Lord Burnett of Maldon CJ delivered the English Court of Appeal decision:
- … We concluded that an immediate custodial sentence in the case of these appellants was manifestly excessive. In our judgment the sentence which should have been imposed on 26 September was a community order with a significant requirement for unpaid work. However, by the time of the hearing, the appellants had been in custody for three weeks meaning that they had served a sentence equivalent to six weeks. As a result, and only in consequence of that, we concluded that the appropriate sentence was a conditional discharge for two years. A conditional discharge leaves the appellants vulnerable to being resentenced if they offend in any way within the period of two years.
- The judge noted that each of these appellants was of good character (or effective good character) and referred to the many letters of support setting out the positive nature of that good character, that is beyond the mere fact of absence of previous convictions. His conclusion that the custody threshold was passed, and that he could not suspend the sentences, rested upon three features. First, the widespread harm caused to many people as a result of the extended length of the protest. Secondly, his evaluation that these appellants were culpable because they persevered in their protest despite it being obvious that the impact was severe. Thirdly, that they were unrepentant and adhered to their underlying views and convictions.
- Custody is only appropriate if the court considers that the offence (alone or in combinations with one or more other offences) is so serious that neither a fine nor a community sentence can be justified; … That judgement must be made in the light of all the circumstances. In our view, having regard to the good character of these appellants and the underlying motivation for their criminal behaviour, even taking into account the widespread disruption for which they were responsible, the custody threshold was not crossed. …
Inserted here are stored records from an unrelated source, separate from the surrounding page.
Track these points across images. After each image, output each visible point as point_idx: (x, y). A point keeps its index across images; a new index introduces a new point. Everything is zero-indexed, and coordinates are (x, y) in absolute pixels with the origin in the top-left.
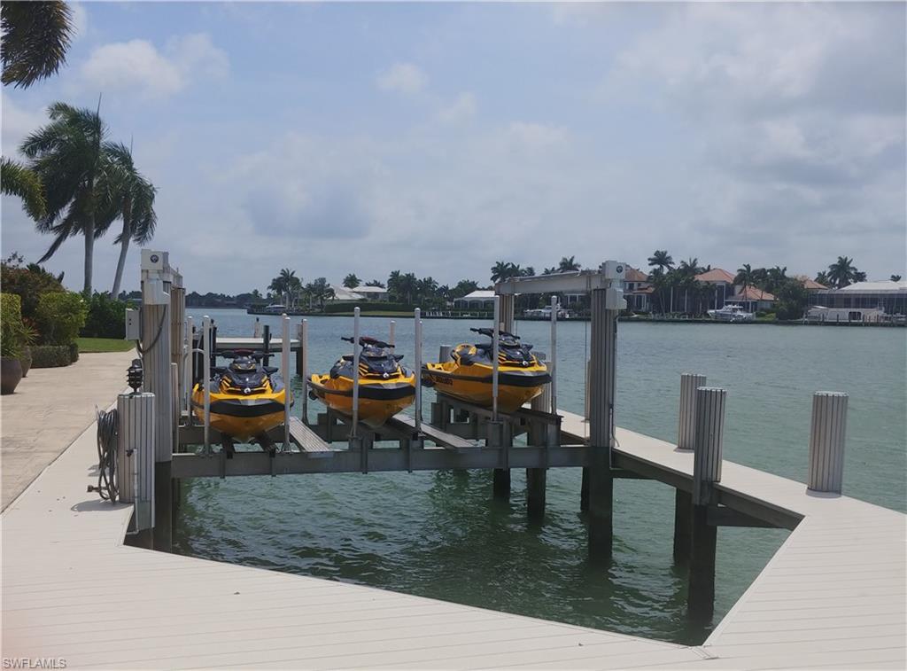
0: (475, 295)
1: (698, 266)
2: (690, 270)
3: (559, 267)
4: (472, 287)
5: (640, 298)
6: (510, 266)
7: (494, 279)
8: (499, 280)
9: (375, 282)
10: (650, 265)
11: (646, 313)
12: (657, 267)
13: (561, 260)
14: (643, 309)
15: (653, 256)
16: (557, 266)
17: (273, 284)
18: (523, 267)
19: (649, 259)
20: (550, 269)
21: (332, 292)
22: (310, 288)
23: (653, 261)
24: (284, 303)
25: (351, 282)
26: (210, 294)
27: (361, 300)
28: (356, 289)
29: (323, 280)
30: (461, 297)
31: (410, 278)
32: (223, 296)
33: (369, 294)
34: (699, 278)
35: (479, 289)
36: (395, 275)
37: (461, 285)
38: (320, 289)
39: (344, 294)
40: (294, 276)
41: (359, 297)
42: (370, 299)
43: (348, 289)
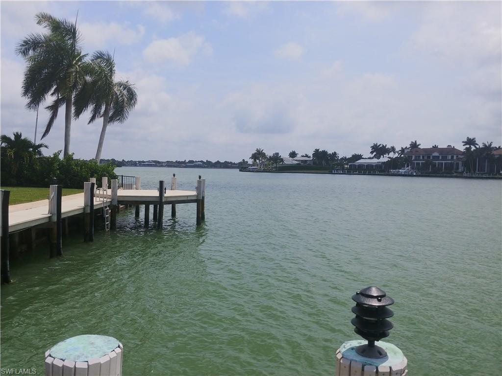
0: (361, 161)
1: (492, 146)
2: (488, 148)
3: (410, 146)
4: (359, 157)
5: (457, 164)
6: (381, 146)
7: (372, 153)
8: (375, 153)
9: (306, 155)
10: (464, 145)
11: (462, 172)
12: (468, 146)
13: (410, 143)
14: (460, 170)
15: (466, 140)
16: (409, 146)
17: (252, 156)
18: (388, 146)
19: (463, 142)
20: (404, 147)
21: (282, 160)
22: (271, 158)
23: (466, 143)
24: (257, 166)
25: (293, 155)
26: (225, 162)
27: (298, 164)
28: (294, 159)
29: (277, 154)
30: (354, 162)
31: (324, 153)
32: (231, 163)
33: (302, 161)
34: (494, 152)
35: (363, 158)
36: (317, 151)
37: (353, 156)
38: (276, 158)
39: (289, 161)
40: (263, 152)
41: (297, 162)
42: (302, 164)
43: (291, 159)
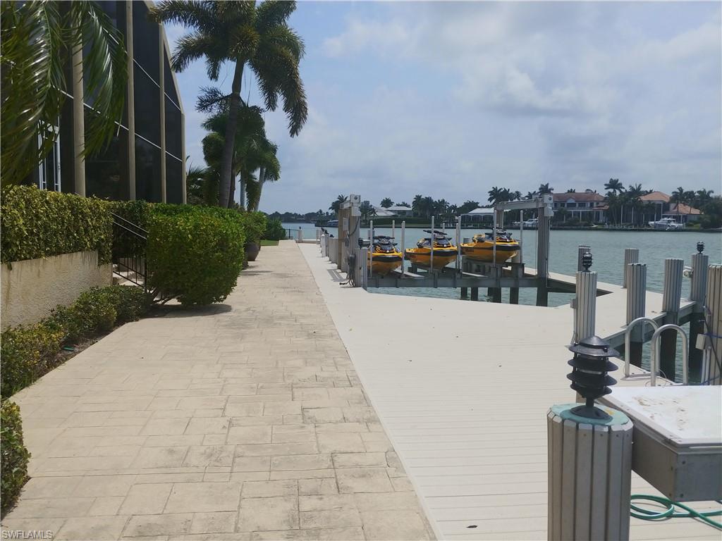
0: (477, 211)
1: (641, 190)
2: (636, 192)
3: (539, 191)
4: (474, 205)
5: (598, 213)
6: (502, 191)
7: (490, 200)
8: (494, 201)
9: (404, 203)
10: (606, 189)
11: (603, 224)
12: (612, 190)
13: (540, 186)
14: (601, 221)
15: (608, 183)
16: (538, 191)
17: (333, 205)
18: (512, 191)
19: (606, 185)
20: (532, 192)
21: (373, 211)
23: (608, 186)
25: (387, 203)
27: (394, 216)
28: (390, 208)
29: (367, 202)
30: (466, 213)
31: (429, 200)
32: (296, 214)
33: (399, 212)
34: (643, 198)
35: (479, 207)
36: (418, 198)
37: (466, 204)
38: (366, 208)
39: (382, 213)
41: (392, 214)
42: (401, 215)
43: (384, 209)
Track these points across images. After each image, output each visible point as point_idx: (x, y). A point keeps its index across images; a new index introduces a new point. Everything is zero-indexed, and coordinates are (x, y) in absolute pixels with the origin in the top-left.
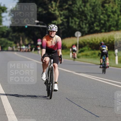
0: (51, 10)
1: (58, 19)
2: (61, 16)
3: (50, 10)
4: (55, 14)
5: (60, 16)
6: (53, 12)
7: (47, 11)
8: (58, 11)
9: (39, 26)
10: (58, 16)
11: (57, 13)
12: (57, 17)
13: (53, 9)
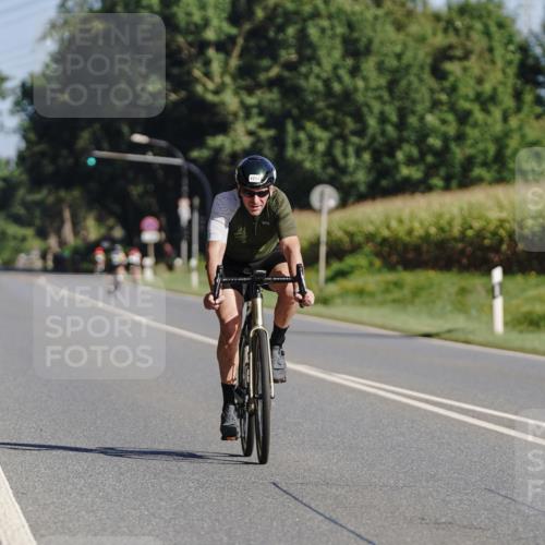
0: (205, 89)
1: (235, 130)
2: (248, 116)
3: (199, 89)
4: (223, 104)
5: (241, 114)
6: (210, 97)
7: (183, 94)
8: (236, 93)
9: (149, 158)
10: (235, 115)
11: (231, 100)
12: (231, 118)
13: (211, 86)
- But we respectfully part company with the judge’s unqualified view that these appellants will offend again. Time, of course, will tell.
- … However, to the extent that it is necessary for the purposes of sentencing to make a judgment about the risks of future offending, underlying motivations can be of great significance.
- The appellants expressed regret for what they had done and two of them recognised that their actions, that is to say the extended duration of the protest with its widespread impact, were (we paraphrase) unreasonable and irresponsible. It was on that basis that they asked to be sentenced. …
- When these sentiments are added to the features already referred to, we are reinforced in our view that a custodial sentence was not called for in these cases. A community sentence, with a punitive element involving work (or perhaps a curfew) would have met the justice of the cases. As has often been remarked, a community sentence is a serious penalty. Moreover, if the terms of a community sentence are not complied with, the offender may be re-sentenced. No complaint could be made about that; and if the original sentence was appropriate there could be no legitimate complaint if noncompliance led to a custodial sentence. The same would be true were a suspended sentence appropriately imposed, a further offence committed, and the sentence then activated.
- A person with strongly held beliefs remains free to manifest them when subject to such an order of the court. There are many ways in which peaceful protest can be achieved without breaking the law.
- Despite our conclusion that a community sentence was the appropriate disposal in these cases, by the time the appeals came on for hearing, these appellants had spent three weeks in custody, the equivalent of serving a sentence of six weeks. In those circumstances, we concluded that it would not be appropriate now to impose a community order with a punitive element. The time in custody represented adequate punishment. The conditional discharge that we imposed introduced no additional active element of punishment but does provide some protection to the public against repeat offending.